Trotz aller Fährnisse: Immer mehr Menschen fahren in Stuttgart Rad. Foto: Sebastian Gollnow/dpa

Der Radverkehr wächst rasant – die Infrastruktur hinkt hinterher. Trotz aller Anstrengungen, der Weg zur fahrradfreundlichen Stadt ist noch weit, meint Frank Rothfuß.

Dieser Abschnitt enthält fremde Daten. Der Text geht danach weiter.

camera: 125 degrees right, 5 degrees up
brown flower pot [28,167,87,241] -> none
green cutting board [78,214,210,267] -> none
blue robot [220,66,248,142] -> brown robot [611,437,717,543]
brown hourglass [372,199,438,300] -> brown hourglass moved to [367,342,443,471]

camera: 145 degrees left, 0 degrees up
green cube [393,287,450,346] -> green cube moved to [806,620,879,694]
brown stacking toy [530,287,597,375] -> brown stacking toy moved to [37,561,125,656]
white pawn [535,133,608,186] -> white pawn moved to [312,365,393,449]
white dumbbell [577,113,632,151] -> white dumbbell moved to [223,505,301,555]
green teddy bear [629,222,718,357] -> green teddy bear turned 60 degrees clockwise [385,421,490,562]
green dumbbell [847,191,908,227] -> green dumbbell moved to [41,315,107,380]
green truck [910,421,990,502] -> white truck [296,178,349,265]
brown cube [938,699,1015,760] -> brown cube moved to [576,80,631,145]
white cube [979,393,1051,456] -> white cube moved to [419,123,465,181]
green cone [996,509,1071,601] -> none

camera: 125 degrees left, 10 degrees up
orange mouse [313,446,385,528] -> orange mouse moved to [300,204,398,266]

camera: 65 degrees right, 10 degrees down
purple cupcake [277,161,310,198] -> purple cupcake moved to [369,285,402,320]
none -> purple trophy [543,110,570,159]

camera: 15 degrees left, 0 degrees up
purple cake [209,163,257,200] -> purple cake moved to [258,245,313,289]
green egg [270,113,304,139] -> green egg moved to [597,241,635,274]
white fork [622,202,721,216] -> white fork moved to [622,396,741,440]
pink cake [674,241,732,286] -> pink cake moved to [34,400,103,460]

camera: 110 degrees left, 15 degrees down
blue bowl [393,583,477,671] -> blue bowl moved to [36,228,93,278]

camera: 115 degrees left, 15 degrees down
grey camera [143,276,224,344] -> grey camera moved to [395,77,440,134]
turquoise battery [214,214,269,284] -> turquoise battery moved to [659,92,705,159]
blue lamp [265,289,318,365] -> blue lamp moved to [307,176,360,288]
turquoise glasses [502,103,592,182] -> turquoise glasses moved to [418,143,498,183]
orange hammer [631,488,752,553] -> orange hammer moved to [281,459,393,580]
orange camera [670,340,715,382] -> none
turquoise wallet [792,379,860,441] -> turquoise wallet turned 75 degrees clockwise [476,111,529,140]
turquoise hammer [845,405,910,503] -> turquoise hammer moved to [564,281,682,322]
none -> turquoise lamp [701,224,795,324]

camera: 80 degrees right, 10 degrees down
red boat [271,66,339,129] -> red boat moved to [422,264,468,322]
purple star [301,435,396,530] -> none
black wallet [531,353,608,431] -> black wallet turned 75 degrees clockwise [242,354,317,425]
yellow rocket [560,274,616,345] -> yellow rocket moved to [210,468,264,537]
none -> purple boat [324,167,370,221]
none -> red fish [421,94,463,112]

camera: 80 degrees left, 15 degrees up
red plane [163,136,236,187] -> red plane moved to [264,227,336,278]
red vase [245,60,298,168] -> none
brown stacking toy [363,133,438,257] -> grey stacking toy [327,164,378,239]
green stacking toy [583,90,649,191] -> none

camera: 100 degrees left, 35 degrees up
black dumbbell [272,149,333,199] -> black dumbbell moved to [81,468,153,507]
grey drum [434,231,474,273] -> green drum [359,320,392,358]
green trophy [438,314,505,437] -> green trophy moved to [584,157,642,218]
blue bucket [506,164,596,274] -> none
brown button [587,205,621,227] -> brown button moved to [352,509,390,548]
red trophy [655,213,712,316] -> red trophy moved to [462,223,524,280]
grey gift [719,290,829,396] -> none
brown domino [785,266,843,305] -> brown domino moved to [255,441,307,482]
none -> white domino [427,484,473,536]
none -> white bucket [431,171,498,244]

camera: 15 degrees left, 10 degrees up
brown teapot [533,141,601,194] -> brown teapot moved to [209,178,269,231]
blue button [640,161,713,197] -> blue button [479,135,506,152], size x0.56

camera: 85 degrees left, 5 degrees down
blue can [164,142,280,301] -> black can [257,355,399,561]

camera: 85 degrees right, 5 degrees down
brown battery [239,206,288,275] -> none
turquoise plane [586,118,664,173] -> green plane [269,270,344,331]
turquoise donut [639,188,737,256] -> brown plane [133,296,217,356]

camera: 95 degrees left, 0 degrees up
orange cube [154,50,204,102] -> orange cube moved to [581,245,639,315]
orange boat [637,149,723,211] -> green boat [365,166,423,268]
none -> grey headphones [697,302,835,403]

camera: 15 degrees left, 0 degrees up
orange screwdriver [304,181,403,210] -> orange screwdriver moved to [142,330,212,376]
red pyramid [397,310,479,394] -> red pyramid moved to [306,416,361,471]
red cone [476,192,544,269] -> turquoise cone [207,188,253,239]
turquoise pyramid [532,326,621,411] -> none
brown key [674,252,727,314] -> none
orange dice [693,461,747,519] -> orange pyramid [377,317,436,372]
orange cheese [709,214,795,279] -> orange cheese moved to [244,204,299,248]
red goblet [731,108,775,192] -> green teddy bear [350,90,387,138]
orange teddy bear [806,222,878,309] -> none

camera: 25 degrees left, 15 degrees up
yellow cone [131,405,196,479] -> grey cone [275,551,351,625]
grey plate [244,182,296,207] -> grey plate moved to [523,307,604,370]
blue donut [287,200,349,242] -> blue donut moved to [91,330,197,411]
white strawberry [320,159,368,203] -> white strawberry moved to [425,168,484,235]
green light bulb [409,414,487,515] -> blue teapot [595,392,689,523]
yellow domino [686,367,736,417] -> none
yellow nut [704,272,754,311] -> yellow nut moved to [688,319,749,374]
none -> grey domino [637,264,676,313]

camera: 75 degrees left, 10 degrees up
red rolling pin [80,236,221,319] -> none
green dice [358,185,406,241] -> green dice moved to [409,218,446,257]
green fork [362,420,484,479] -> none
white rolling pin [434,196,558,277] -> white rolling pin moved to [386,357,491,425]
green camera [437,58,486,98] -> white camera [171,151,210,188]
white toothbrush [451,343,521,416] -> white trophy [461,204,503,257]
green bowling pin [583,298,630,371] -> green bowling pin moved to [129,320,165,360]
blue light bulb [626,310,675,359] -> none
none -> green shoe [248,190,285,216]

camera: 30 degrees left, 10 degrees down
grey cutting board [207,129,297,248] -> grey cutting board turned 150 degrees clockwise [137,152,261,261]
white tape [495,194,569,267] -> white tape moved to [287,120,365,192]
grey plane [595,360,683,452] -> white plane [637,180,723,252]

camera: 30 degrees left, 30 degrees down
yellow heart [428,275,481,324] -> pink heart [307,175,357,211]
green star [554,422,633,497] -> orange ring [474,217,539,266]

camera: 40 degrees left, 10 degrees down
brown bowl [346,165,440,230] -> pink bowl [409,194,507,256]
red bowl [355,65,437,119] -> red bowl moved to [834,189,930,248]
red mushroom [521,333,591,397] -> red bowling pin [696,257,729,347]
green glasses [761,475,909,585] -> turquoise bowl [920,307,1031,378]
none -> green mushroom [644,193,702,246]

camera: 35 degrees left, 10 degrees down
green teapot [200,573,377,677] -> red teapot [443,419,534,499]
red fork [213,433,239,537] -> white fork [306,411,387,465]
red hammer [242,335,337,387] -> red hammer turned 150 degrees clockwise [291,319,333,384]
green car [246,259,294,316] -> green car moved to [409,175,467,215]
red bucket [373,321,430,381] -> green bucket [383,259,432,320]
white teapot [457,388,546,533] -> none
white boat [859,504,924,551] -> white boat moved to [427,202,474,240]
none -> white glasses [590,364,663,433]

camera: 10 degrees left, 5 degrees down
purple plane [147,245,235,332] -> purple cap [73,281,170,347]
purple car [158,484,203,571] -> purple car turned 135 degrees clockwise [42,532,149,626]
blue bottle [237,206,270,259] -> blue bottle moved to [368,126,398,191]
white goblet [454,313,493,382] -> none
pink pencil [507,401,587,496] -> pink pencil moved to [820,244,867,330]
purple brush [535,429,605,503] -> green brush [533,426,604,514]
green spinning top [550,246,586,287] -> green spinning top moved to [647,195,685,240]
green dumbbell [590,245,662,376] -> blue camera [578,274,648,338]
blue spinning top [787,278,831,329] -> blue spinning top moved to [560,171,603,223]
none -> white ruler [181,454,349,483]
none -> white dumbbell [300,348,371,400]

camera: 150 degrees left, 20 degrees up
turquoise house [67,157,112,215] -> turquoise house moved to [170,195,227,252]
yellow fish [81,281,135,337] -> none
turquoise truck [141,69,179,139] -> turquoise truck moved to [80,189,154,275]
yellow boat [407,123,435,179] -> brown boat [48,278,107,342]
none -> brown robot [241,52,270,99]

Stuttgart - Gut Ding will Weile haben. Das gilt in Stuttgart insbesondere für den Radverkehr. Trio sangen „Da Da Da“, die Helmuts, Schmidt und Kohl, wechselten sich als Kanzler ab, Romy Schneider starb – und in Stuttgart stritt man erstmals über einen Radweg quer durch die Stadt von Vaihingen nach Fellbach. 31 Jahre später war die sogenannte Hauptradroute 1 fertig. An den anderen Hauptradrouten bastelt die Stadt heute noch. Das Erbe der Vergangenheit wiegt schwer. Arnulf Klett war Porsche-Fahrer. Und der Stuttgarter OB sorgte persönlich für freie Fahrt. Im Verbund mit Baubürgermeister Walter Hoss schlug er Straßenschneisen in die Stadt. Die Hohe Carlsschule, das Kaufhaus Schocken, das Kronprinzenpalais, die Salucci-Reithalle hatten den Krieg überstanden, fielen aber der Bauwut zum Opfer. Beim Neuen Schloss griffen die Bürger gerade noch den Straßenbauern in die Arme. Sage und schreibe ein Viertel der Innenstadt sollte Parkplatz werden, so wünschte man sich das Ende der 50er Jahre im Rathaus. An diesen Sünden der Stadtplaner trägt die Stadt noch heute.